Tentative title

Sustaining Software: Craftsmanship Versus Engineering When Maintaining Long-Lived Systems

Abstract:

This thesis explores the operationalization of software craftsmanship in large-scale, long-lived software systems. 

While the software craftsmanship movement promotes principles such as clean code, value-focused architecture, and shared professional culture, their practical adoption remains underexplored in complex industrial environments. 

Building upon a structured anatomy of software craftsmanship, this research examines how these ideals are applied, adapted, and occasionally compromised in real-world contexts. 

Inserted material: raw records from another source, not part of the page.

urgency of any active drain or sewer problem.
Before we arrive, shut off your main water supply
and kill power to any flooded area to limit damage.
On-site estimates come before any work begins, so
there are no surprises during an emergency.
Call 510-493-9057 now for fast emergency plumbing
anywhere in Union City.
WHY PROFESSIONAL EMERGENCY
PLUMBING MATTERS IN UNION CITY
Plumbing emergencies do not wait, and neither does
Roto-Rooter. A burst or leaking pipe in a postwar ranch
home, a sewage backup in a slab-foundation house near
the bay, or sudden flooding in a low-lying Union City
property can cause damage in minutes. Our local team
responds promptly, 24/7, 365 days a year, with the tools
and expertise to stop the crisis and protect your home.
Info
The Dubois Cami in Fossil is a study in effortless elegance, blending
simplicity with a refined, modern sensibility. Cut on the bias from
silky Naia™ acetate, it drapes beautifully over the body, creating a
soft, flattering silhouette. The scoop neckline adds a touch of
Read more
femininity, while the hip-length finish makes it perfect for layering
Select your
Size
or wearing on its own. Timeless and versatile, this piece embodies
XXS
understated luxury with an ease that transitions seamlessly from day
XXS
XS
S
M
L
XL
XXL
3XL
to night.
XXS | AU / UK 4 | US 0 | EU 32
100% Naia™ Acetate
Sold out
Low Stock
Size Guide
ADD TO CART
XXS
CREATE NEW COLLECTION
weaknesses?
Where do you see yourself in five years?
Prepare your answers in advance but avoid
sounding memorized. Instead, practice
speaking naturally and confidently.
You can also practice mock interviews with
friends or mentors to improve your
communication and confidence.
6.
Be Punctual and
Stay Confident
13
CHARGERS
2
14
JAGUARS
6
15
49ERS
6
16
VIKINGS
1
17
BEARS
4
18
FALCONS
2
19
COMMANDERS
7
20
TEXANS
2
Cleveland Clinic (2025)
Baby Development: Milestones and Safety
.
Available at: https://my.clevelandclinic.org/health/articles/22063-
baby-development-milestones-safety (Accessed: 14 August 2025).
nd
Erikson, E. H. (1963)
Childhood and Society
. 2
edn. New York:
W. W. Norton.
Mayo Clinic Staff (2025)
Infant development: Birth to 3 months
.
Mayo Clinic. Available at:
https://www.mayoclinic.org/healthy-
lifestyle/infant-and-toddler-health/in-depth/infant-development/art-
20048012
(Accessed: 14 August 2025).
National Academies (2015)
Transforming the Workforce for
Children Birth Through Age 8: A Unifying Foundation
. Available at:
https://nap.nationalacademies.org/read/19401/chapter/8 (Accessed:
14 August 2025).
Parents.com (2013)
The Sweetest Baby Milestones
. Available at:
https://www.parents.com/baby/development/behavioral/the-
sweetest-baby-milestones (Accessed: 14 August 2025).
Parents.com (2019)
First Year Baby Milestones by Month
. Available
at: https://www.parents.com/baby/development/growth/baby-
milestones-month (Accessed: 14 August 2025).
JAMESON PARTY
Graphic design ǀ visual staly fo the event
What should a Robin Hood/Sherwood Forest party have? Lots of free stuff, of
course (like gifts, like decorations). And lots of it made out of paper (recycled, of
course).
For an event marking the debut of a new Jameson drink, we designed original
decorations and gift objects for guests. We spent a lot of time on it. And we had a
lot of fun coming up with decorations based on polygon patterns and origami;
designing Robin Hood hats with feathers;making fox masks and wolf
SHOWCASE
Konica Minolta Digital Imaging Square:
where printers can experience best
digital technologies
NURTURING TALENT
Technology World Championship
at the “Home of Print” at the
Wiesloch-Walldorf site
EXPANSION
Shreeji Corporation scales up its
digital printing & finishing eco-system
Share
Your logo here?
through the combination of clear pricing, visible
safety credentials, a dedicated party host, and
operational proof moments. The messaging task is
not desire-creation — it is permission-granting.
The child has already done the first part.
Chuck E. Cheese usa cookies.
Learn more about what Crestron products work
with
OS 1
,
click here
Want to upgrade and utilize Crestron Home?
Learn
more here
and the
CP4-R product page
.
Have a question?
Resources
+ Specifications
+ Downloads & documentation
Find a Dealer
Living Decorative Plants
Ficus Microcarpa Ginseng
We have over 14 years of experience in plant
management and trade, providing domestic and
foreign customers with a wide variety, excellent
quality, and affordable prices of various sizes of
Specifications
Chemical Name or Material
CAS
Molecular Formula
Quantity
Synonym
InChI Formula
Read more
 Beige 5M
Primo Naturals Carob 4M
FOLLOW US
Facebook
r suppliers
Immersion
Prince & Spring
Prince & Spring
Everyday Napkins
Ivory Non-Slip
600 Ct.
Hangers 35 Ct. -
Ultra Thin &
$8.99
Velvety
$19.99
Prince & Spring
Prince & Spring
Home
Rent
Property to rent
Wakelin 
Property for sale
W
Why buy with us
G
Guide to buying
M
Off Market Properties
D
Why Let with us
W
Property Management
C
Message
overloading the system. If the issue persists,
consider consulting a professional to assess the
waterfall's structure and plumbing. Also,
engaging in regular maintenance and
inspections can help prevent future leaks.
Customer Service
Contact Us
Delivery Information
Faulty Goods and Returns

Through four studies set in industrial contexts—spanning cloud migration, collective code ownership, technical debt from code clones, and the hidden costs of backward compatibility—the thesis investigates the intersection of development practices, architectural decisions, and socio-technical factors. 

Using a mixed-methods approach that combines thematic analysis, repository mining, and statistical modeling, the findings reveal how invisible structures such as tooling support, organizational boundaries, and legacy design decisions shape the trajectory of software quality over time. 

The research contributes both a refined empirical understanding of software craftsmanship and actionable insights for practitioners seeking to sustain it amid evolving constraints. 

By bridging theory and practice, the work uncovers how craftsmanship values manifest in dynamic systems—and how they can be preserved or eroded through everyday development decisions.